Après avoir réalisé les étapes précédentes, il ne reste plus qu'à lancer le docker-compose :

docker-compose up -d

Vous devriez avoir accès à Traefik, Prometheus et Grafana en fonction de ce qui a été mis dans la variable TM_URL_TRAEFIK, en ajoutant le sous-domaine admin et /prometheus, /traefik ou /grafana en fonction du service désiré.

Pour aller plus loin

Maintenant que nous avons notre Traefik opérationnel et nos outils de supervision, il convient de rajouter les services que l'on souhaiterait mettre derrière Traefik et exposer sur internet. On peut par exemple y mettre un blog, un hébergeur de service git (Gitea ?), etc.

De plus, il faudrait aussi superviser les différents services que l'on rajoute en mettant leurs mesures à disposition de Prometheus. On pourrait aussi ajouter Alertmanager afin de diffuser les alertes remontées par Prometheus.

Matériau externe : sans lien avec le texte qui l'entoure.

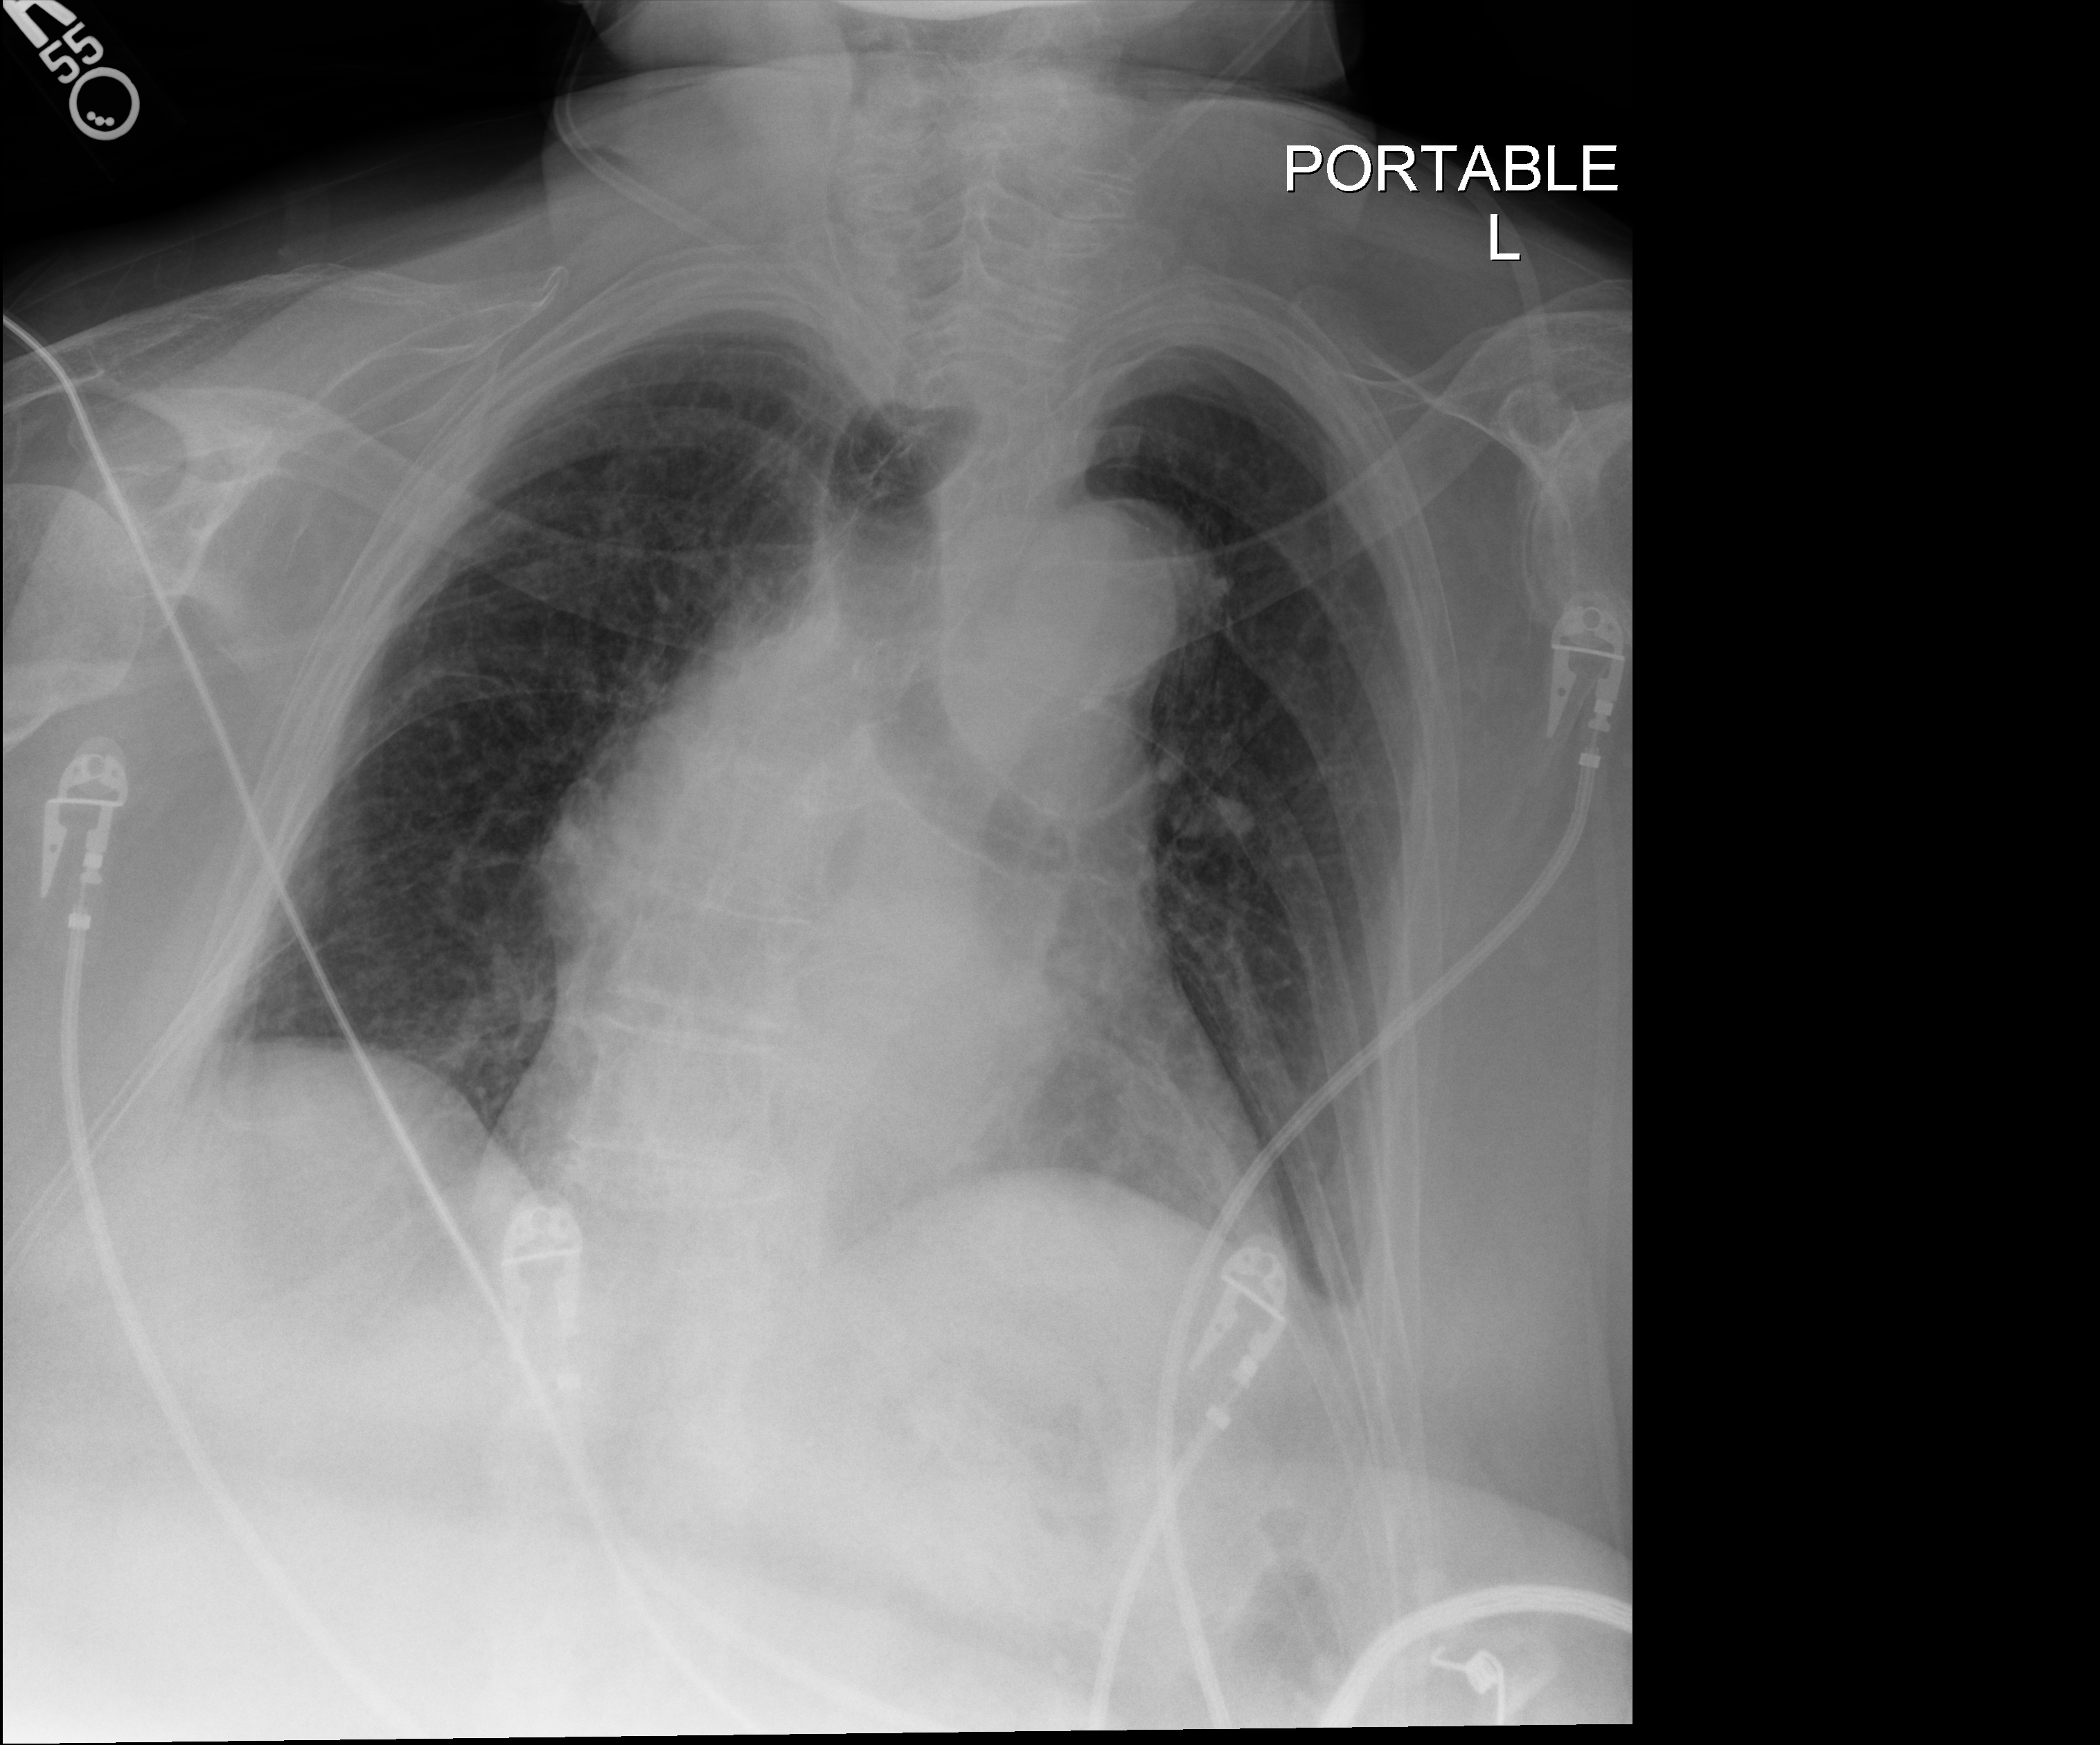
Chest X-ray (portable); anteroposterior (AP) projection. Patient hospitalised with COVID-19; female, aged 75–90 years.
Hospital-stay facts (about this admission, not read from this image; timing relative to this image not recorded): mechanically ventilated during this hospital stay: no.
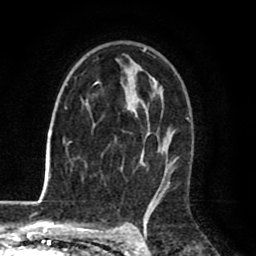
Breast MRI (dynamic contrast-enhanced), one axial slice. Position 51 of 80 along the scan axis. Cropped to one breast. Dynamic contrast-enhanced series, time point 2 of 8 at this slice position (early post-contrast). 1.5 T. TE 2.6 ms, TR 6.1 ms. 2 mm slice thickness. 256 × 256 image matrix, field of view 160 × 160 mm. Female patient.
Structures marked on this image (semi-automatic segmentation, software-assisted and operator-edited):
- enhancing-tissue mask used for the functional tumour volume (all voxels passing the contrast-enhancement thresholds inside the analysis volume; usually the tumour): bounding box <65,48,174,198> (left, top, right, bottom; pixels)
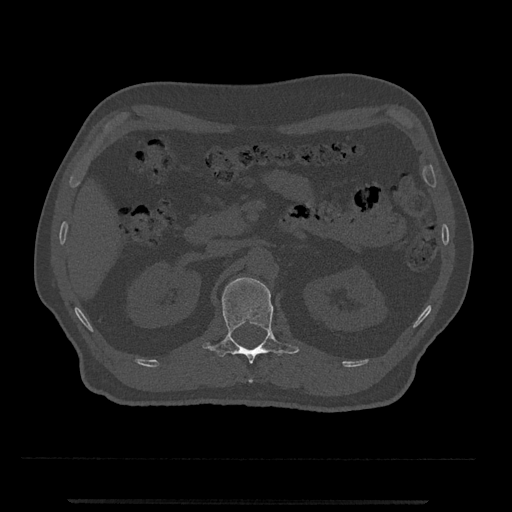
CT including the spine, one axial slice. Slice 336 of 797 in the series (ordered by position). Reconstruction kernel Br40s/3. Bone window (W 1800 / L 400 HU). 0.5 mm slice thickness. 512 × 512 image matrix, field of view 419 × 419 mm. Patient: male, 63 years. Case-level facts recorded for this patient, not image findings: primary cancer: prostate.
Annotated regions visible in this slice (semi-automatically segmented with operator editing):
- L1 vertebra: bounding box (x1, y1, x2, y2) in pixels: (202, 277, 299, 383)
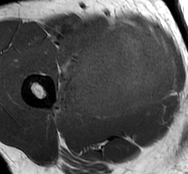
MRI of an extremity soft-tissue mass, one axial slice. Position 38 of 93 along the scan axis. MR volume resampled by the dataset authors to the PET/CT grid (not the native acquisition matrix). 3.27 mm slice thickness. 188 × 174 image matrix, field of view 184 × 170 mm. Male patient. Case-level facts recorded for this patient, not image findings: histological type: undifferentiated - pleiomorphic; grade: high; site of the primary tumour: right thigh.
Outlined on this slice (expert contour drawn on MRI and transferred to this co-registered scan by the dataset authors):
- gross tumour volume including surrounding oedema: box from (x=54, y=21) to (x=178, y=120) px
- gross tumour volume (mass): (x=72, y=23)–(x=176, y=118)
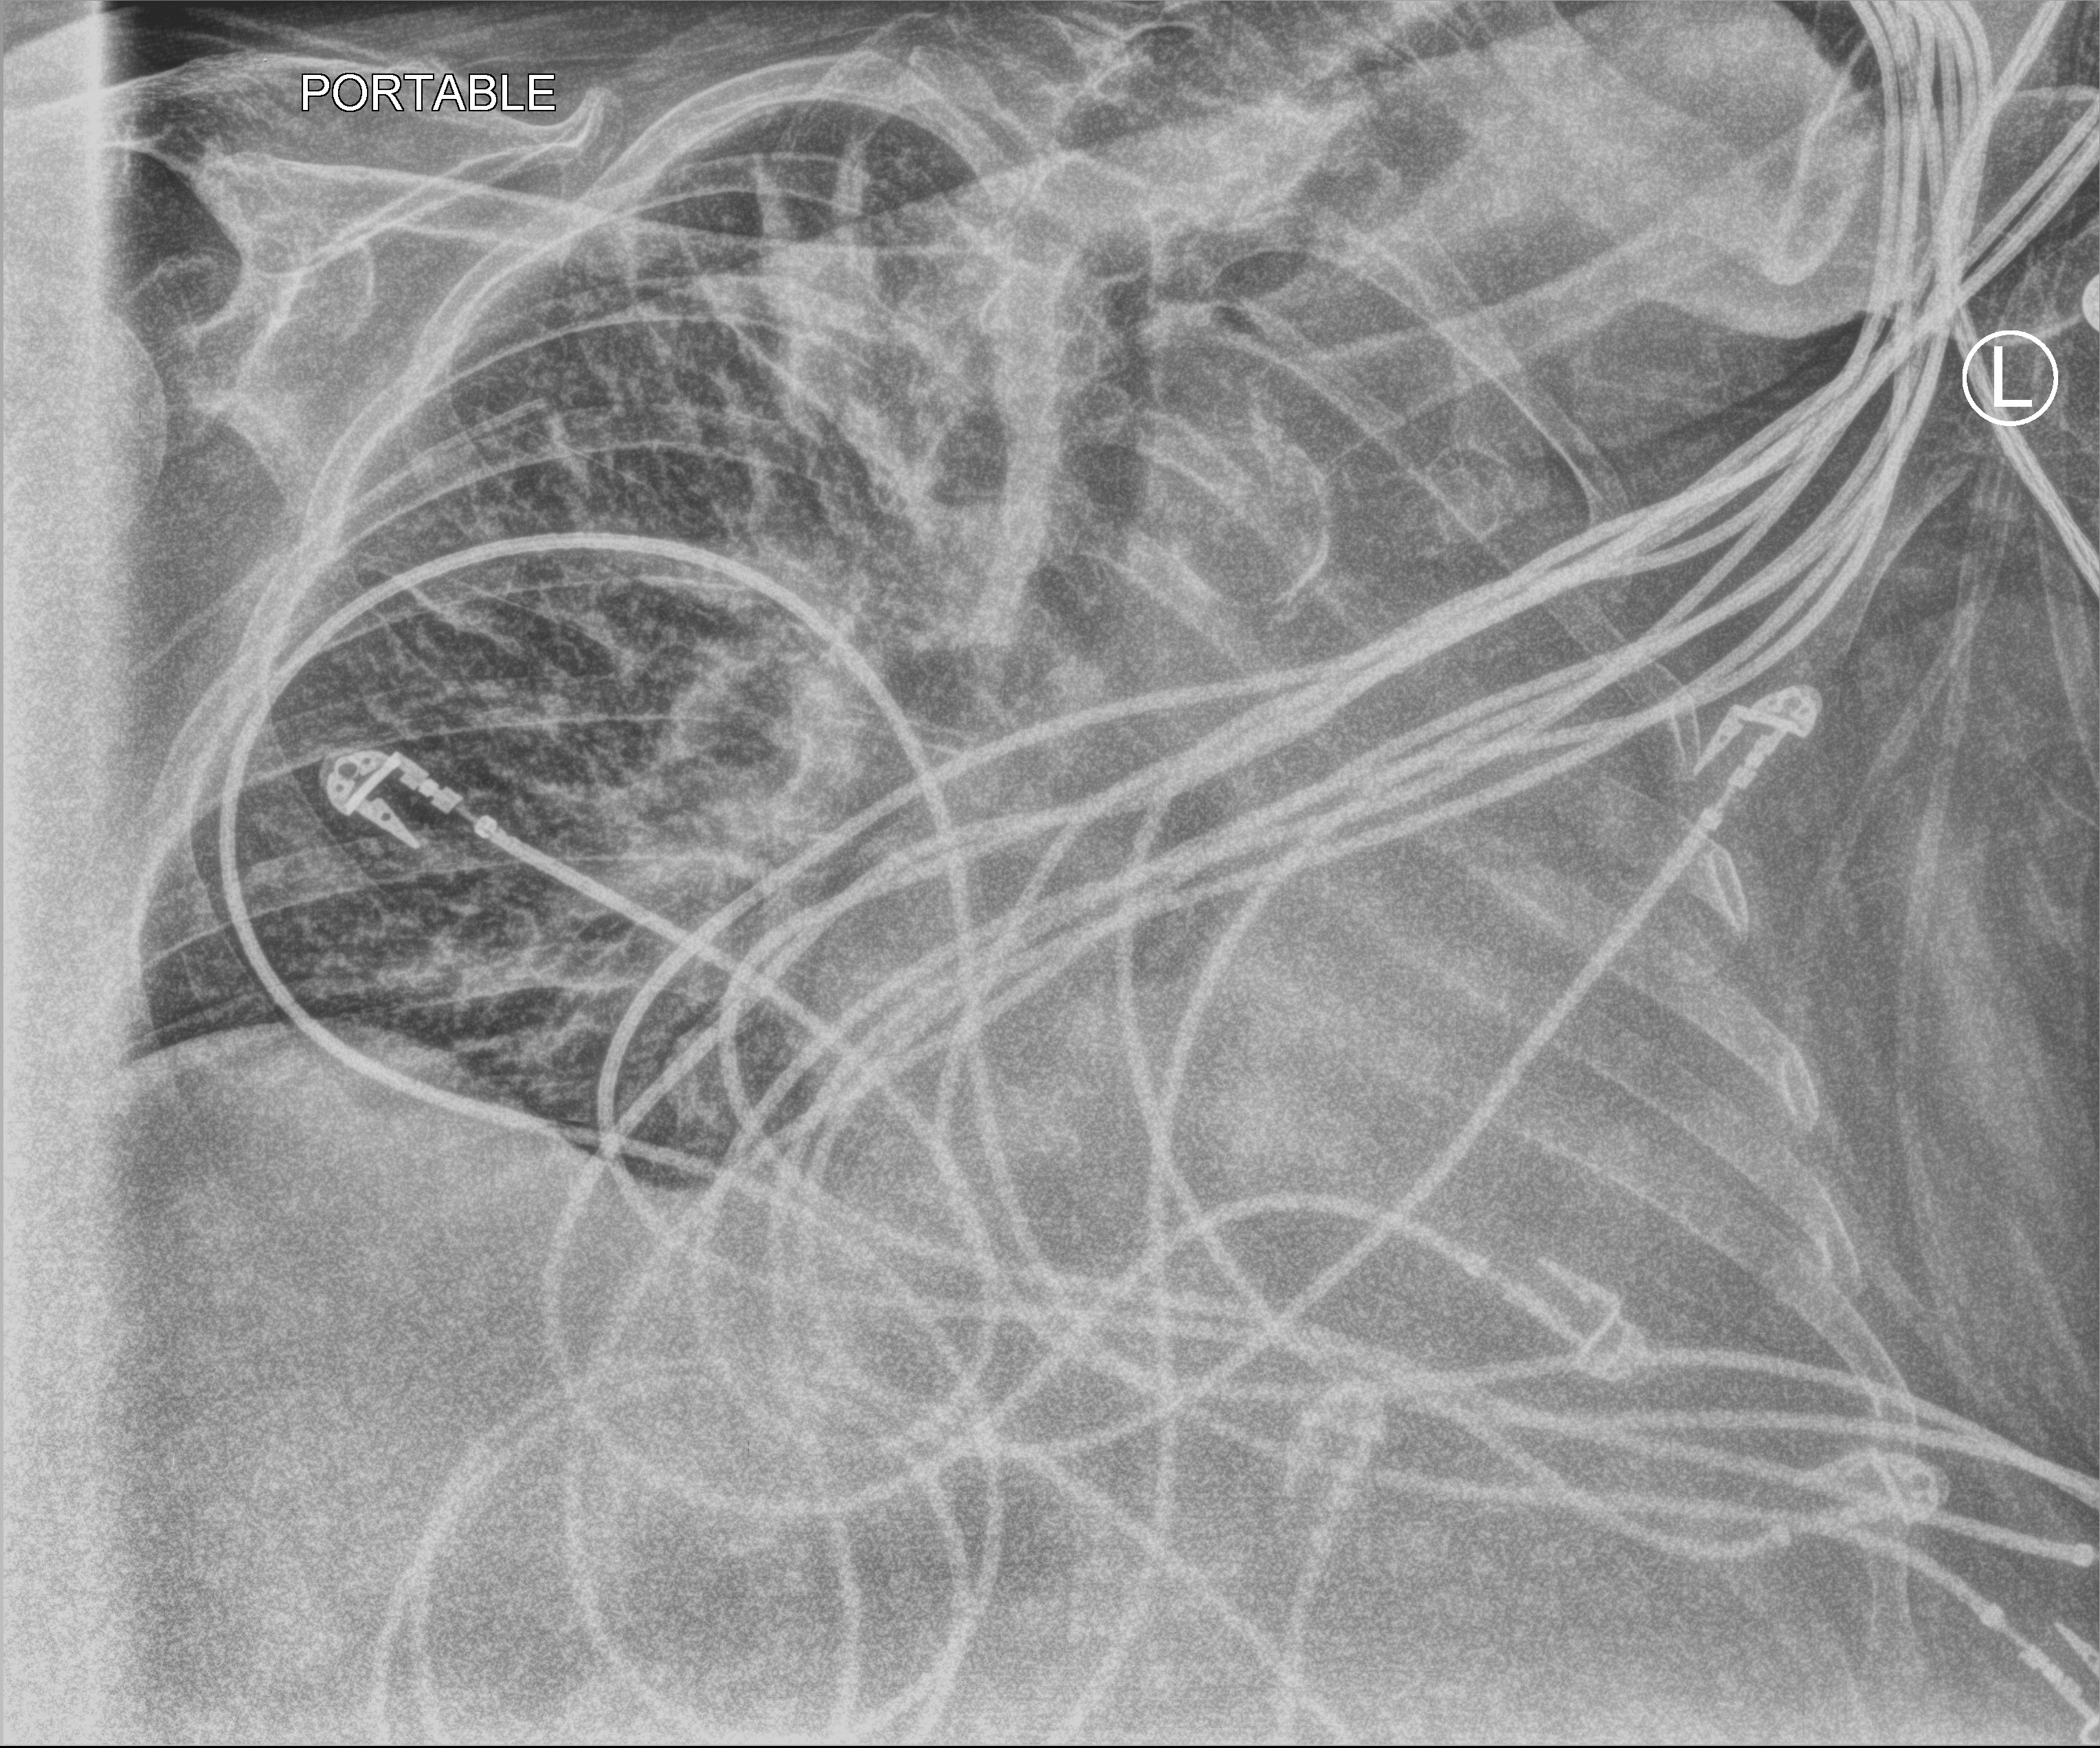
Bedside chest radiograph (computed radiography); anteroposterior (AP) projection. Female patient hospitalised with COVID-19, age 75–90 years.
Admission-level facts for this patient (not findings on this image; timing relative to this image not recorded): length of hospital stay: 5 days.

Enfin, on pourrait rajouter une authentification pour accéder à ces données sensibles par nom d'utilisateur / mot de passe voire même par certificat (mtls).

Conclusion

Nous avions vu dans l'article précédent que Traefik était un outil assez simple à mettre oeuvre, il faut dire que rajouter la couche de supervision est loin d'être difficile en plus d'être indispensable si l'on souhaite le mettre dans un contexte de production ou surveiller son usage au quotidien.

Dans un prochain article, nous parlerons authentification afin d'empêcher que tout le monde puisse accéder aux services exposés par Traefik, surtout ceux qui sont "critiques", et sur ce point, la supervision en fait partie.